Comment cette bourse va-t-elle vous aider dans cette entreprise ?

La bourse ERC permet de planifier sur une période plus longue que d’ordinaire et donc de réaliser une recherche plus fondamentale , avec très peu de contraintes administratives. Elle financera principalement des doctorants, ainsi que quelques postdoctorants et ingénieurs car il s’agit surtout de recherche en algorithmique et en mathématiques appliquées avec un peu d’ingénierie logicielle.

Ce travail sera effectué au sein de l’équipe Asclépios dont l’expertise - les chercheurs Hervé Delingette, Xavier Pennec, Maxime Sermesant sont impliqués dans le projet - contribuera au succès de l’entreprise.

La bourse facilitera également le travail avec nos partenaires académiques et cliniques en France, mais aussi en Europe et aux États-Unis, et en particulier avec les trois nouveaux instituts hospitalo-universitaires (IHU) français avec lesquels nous collaborons pour la modélisation du cœur (Bordeaux), du cerveau (Pitié-Salpêtrière à Paris) et de l’appareil digestif (Strasbourg). Des partenaires industriels seront également associés tout au long du projet. C’est un élément indispensable pour assurer un transfert effectif des innovations.
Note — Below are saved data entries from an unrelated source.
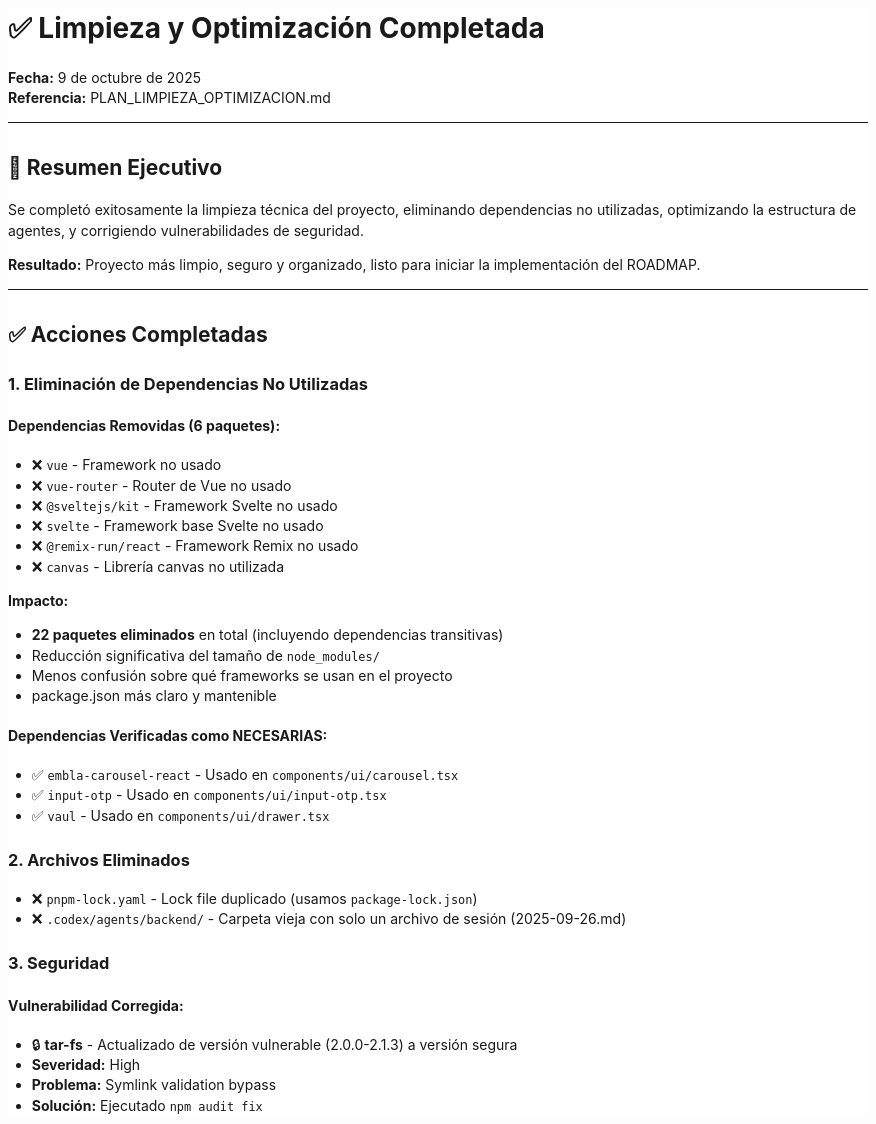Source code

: # ✅ Limpieza y Optimización Completada

**Fecha:** 9 de octubre de 2025  
**Referencia:** PLAN_LIMPIEZA_OPTIMIZACION.md

---

## 🎯 Resumen Ejecutivo

Se completó exitosamente la limpieza técnica del proyecto, eliminando dependencias no utilizadas, optimizando la estructura de agentes, y corrigiendo vulnerabilidades de seguridad.

**Resultado:** Proyecto más limpio, seguro y organizado, listo para iniciar la implementación del ROADMAP.

---

## ✅ Acciones Completadas

### 1. Eliminación de Dependencias No Utilizadas

#### Dependencias Removidas (6 paquetes):
- ❌ `vue` - Framework no usado
- ❌ `vue-router` - Router de Vue no usado
- ❌ `@sveltejs/kit` - Framework Svelte no usado
- ❌ `svelte` - Framework base Svelte no usado
- ❌ `@remix-run/react` - Framework Remix no usado
- ❌ `canvas` - Librería canvas no utilizada

**Impacto:**
- **22 paquetes eliminados** en total (incluyendo dependencias transitivas)
- Reducción significativa del tamaño de `node_modules/`
- Menos confusión sobre qué frameworks se usan en el proyecto
- package.json más claro y mantenible

#### Dependencias Verificadas como NECESARIAS:
- ✅ `embla-carousel-react` - Usado en `components/ui/carousel.tsx`
- ✅ `input-otp` - Usado en `components/ui/input-otp.tsx`
- ✅ `vaul` - Usado en `components/ui/drawer.tsx`

### 2. Archivos Eliminados

- ❌ `pnpm-lock.yaml` - Lock file duplicado (usamos `package-lock.json`)
- ❌ `.codex/agents/backend/` - Carpeta vieja con solo un archivo de sesión (2025-09-26.md)

### 3. Seguridad

#### Vulnerabilidad Corregida:
- 🔒 **tar-fs** - Actualizado de versión vulnerable (2.0.0-2.1.3) a versión segura
- **Severidad:** High
- **Problema:** Symlink validation bypass
- **Solución:** Ejecutado `npm audit fix`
Créer des patients virtuels à la demande

La création d’un modèle générique de patient au sein de MedYMA devrait constituer une rupture dans les capacités d’interprétation automatique d’images médicales et dans les pratiques cliniques. Ces modèles, construits sur la base des propriétés biophysiques des organes et des connaissances sur les pathologies, permettent de créer des cerveaux, des foies et des cœurs virtuels et de simuler la survenue et l’évolution de pathologies comme des tumeurs, des arythmies, des atrophies, etc.

Ces images de synthèse pourront être générées à volonté et en très grand nombre pour établir des bases de données plus grandes et plus variées que les banques de données patients le plus souvent incomplètes et difficilement accessibles. Par exemple, il est possible de faire croître des tumeurs en modifiant les paramètres de prolifération et d’infiltration afin d’obtenir une gamme très importante de cas intermédiaires.

De telles bases sont intéressantes pour tester la fiabilité des logiciels d’analyse d’images et d’aide au diagnostic. Elles le sont aussi pour entraîner les logiciels conçus pour affiner leur capacité de détection par apprentissage sur de nombreux cas. Une autre application envisagée consiste à générer des images de synthèse couvrant le plus grand nombre de cas possible pour animer une version médicale de simulateur de vol pour les pilotes. Les praticiens pourraient ainsi être confrontés, au cours de leur formation, à des situations extrêmes, très variées ou très rares qui leur assureraient une expertise aussi large que possible.